Following WWII, the company's name was officially shortened to just Panhard and it was decided that the company would completely change their approach to selling cars. Both money and the materials to build cars were in short supply in France immediately after WWII, hence the popularity of such minimalist vehicles as the Citroen 2CV. So Panhard decided that something also compact, light and efficient was the way to go. Thus we have the Dyna X, a car built principally out of aluminum and powered by an air-cooled 600cc two-cylinder boxer engine.
It was never a big seller, but when the engine size was increased to 850cc and power was up 40 horsepower for the featherweight 1,200-lb car, it was found that it was notably faster than it more relentlessly utilitarian competition. A genuine sports car was built in 1951, known as the Junior CC. It had the same 850cc engine, although a 65-horsepower supercharged version was offered. It wasn't quite a supercar, but with a weight of 1,400 lbs, it could easily keep up with the contemporary British offerings. The Dyna X was followed up by the Dyna Z, which turned out to be a much more successful car.

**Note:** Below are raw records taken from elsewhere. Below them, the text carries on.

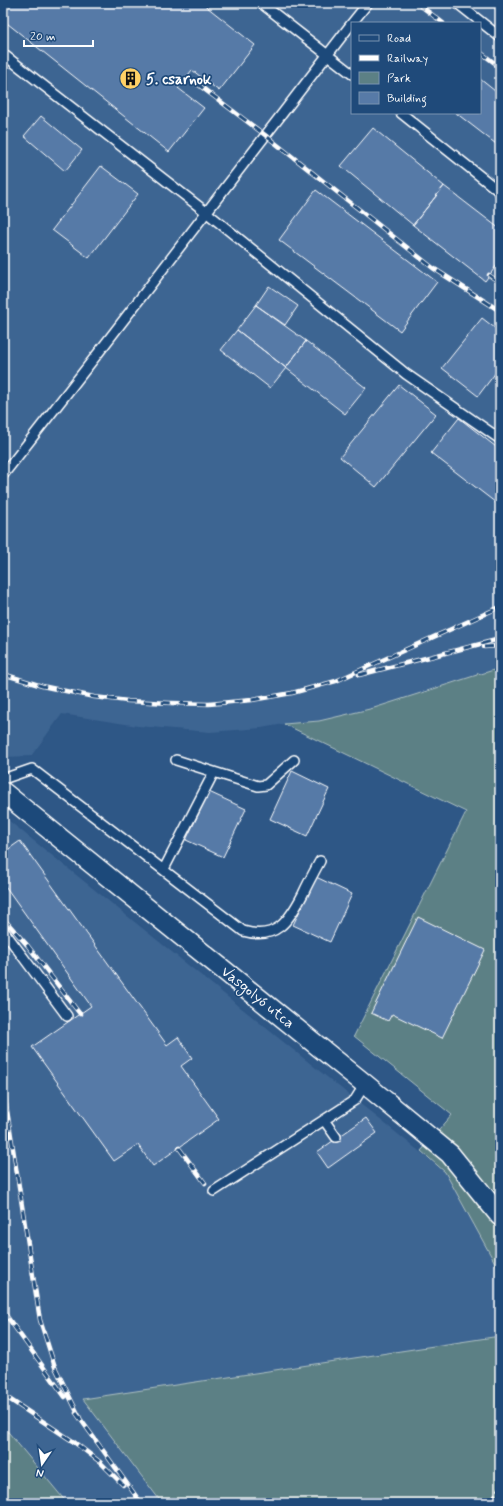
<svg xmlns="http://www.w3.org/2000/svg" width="503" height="1506" viewBox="0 0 503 1506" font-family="Mynerve,sans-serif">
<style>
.built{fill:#3e6592;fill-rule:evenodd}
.green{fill:#5c8085;stroke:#aec0c2}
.building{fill:#577aa7;stroke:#fff}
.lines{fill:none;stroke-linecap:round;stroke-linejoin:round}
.lane-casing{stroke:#fff;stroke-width:12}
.street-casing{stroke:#fff;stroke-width:22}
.path{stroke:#fff;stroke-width:2.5;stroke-dasharray:4 3;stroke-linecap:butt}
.lane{stroke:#1f4a7a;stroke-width:9}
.street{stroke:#1f4a7a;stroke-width:19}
.rail-casing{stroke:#fff;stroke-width:4.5}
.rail{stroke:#1f4a7a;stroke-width:3;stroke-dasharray:9;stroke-linecap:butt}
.labels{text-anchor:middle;stroke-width:3.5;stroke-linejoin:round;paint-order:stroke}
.poi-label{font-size:15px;font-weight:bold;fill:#fff;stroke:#1f4a7a;text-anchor:start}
.street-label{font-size:15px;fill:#fff;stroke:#1f4a7a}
</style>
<rect width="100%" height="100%" fill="#2e5786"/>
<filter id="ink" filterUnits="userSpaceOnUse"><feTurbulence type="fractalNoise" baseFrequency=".025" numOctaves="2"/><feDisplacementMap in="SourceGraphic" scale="8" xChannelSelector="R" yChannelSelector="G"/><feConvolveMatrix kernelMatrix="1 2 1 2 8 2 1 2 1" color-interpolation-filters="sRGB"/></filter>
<g filter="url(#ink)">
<path class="built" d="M3,3H500V668L374,708L319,721L284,724L261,728L210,732L138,726L62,714L31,756L3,757ZM352,23H480V113H352Z
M3,816L445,1172L500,1272V1336L84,1399L162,1503H67L3,1427Z"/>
<path class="green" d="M500,668V1272L445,1172L421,1151L452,1115L354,1036L466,812L284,724L319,721L374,708L477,675L478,673L481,674Z
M500,1336V1503H162L83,1399Z
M3,1427H4L67,1503H3Z"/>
<path class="building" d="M3,3H202L255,45L219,91L192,70L178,88L204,108L169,152L3,20Z
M480,79L500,95V147L456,113H480Z
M41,116L82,150L65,171L24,136Z
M373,128L444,186L413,225L341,166Z
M101,166L138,194L89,258L52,230Z
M444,186L500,229V261L485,281L413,225Z
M316,190L437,282L400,331L279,240Z
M269,286L298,306L285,325L256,305Z
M256,305L306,341L286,368L237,330Z
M482,318L500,332V367L478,396L442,368Z
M237,330L286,368L270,388L221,350Z
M306,341L366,388L345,414L286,368Z
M399,385L436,414L376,487L340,457Z
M459,418L500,450V506L431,453Z
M292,771L329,789L307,836L270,819Z
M209,792L246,809L223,857L186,840Z
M20,841L167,1045L178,1037L192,1058L181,1066L219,1119L153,1166L138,1145L114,1161L32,1047L91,1006L3,883V853Z
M316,877L352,894L330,942L293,925Z
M418,917L485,950L442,1038L392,1014L388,1021L371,1013Z
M366,1118L377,1133L328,1168L317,1152Z"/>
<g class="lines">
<defs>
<path id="lane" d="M261,3L352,74
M457,3L500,37
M352,23L368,3
M3,54L206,212L406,374L500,439
M401,113L500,192
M3,475L99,352L352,23
M176,760L258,786L266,785L294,760
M3,779L32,769L243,931C276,941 289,921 303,894C308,883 314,872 320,861
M164,869L214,772
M3,930L67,1016
M324,1120L336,1137
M214,1191L355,1100L365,1084"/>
<path id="street" d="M3,792L365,1084L450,1154L500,1216"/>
</defs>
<use href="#lane" class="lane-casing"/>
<use href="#street" class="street-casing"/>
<path class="path" d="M490,1503L500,1485"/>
<use href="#lane" class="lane"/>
<use href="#street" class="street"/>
<defs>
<path id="rail" d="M417,3L443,23
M480,52L500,67
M196,83L265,135L433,268L500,311
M489,275L500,283
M484,647L500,646
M3,674L42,686L94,697L128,701L171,703L209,704L252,700L292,693L336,681L500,607
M359,675L500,639
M3,918L28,946L80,1014
M3,1085L40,1320L55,1367L80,1418
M179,1148L205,1183
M3,1311L65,1397
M3,1395L74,1442L100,1462L123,1485
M76,1413L141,1503"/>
</defs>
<use href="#rail" class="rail-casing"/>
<use href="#rail" class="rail"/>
</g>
</g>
<defs>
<symbol id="building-disc" viewBox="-11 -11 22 22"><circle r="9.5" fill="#ffd166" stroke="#1f4a7a"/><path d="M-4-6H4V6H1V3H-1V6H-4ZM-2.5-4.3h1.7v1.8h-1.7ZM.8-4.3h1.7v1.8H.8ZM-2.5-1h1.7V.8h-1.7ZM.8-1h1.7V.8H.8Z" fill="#111"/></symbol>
</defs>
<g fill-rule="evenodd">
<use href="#building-disc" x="118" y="66" width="25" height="25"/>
</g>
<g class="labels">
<g class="poi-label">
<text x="146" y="84">5. csarnok</text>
</g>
<g class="street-label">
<text transform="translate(258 997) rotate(39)" y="5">Vasgolyó utca</text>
</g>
</g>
<rect width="503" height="1506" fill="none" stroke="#1f4a7a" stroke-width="16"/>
<rect x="8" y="8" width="487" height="1490" fill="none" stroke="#fff" stroke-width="1.5" filter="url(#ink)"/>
<rect x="351" y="22" width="130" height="92" fill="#1f4a7a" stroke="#7992af"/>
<rect x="359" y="35" width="20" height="6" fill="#1f4a7a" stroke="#7992af"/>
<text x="387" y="42" font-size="12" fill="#ffffff">Road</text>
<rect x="359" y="55" width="20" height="6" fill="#ffffff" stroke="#7992af"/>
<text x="387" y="62" font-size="12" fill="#ffffff">Railway</text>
<rect x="359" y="72" width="20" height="12" fill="#5c8085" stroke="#7992af"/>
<text x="387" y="82" font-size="12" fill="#ffffff">Park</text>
<rect x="359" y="92" width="20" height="12" fill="#577aa7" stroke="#7992af"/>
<text x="387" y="102" font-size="12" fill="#ffffff">Building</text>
<g transform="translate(42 1464) rotate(193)" stroke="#1f4a7a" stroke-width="3" paint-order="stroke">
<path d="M0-3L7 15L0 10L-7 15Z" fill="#ffffff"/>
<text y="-6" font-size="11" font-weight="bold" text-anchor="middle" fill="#ffffff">N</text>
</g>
<path d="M24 40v6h69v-6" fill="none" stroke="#ffffff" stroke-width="2"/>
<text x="30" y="40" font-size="12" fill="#ffffff" stroke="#1f4a7a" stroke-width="3" paint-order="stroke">20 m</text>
</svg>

The Dyna Z was very light and efficient, but also offered a much bigger body, and room for six. The problem was, although it grabbed a bigger share of the market, it was a market that would start to shrink as France began to recover from the war and such super-economy vehicles began to look less interesting. Part of the success of the Dyna Z was due to Citroen purchasing 25 percent of the company in 1955. This gave Panhard access to Citroen's dealer network, giving sales a big boost. Another factor was Panhard's participation in motorsports in the early Fifties.
A sort of economy car class existed at Le Mans in those years, and Panhard won the class every year from 1950 to 1953. The 1955 Le Mans disaster would cause them to back away from racing, but teams using Panhard cars would continue to race and enjoy success. In 1963, Panhard would debut the 24, which would take a number of different forms over the next few years, including a slightly strange long-wheelbase coupe. These were certainly nice cars, and indeed even somewhat exotic. But even in their most powerful form, they only produced 50 horsepower.
Weight was relatively low, but at 1,900 lbs, it was still noticeably heavier than the previous cars which had used the 850cc engine. The Sixties were all about speed, and a car this exotic-looking really needed performance to match its looks. So Citroen was able to completely take over the company in 1965, and by 1968, the entire civilian vehicle side of the company was shut down and its factories converted to Citroen production. But even now you can still sometimes find a newer Panhard in civilian hands, as certain of its military vehicles are sometimes sold as surplus by any of the 50 or so militaries that use them.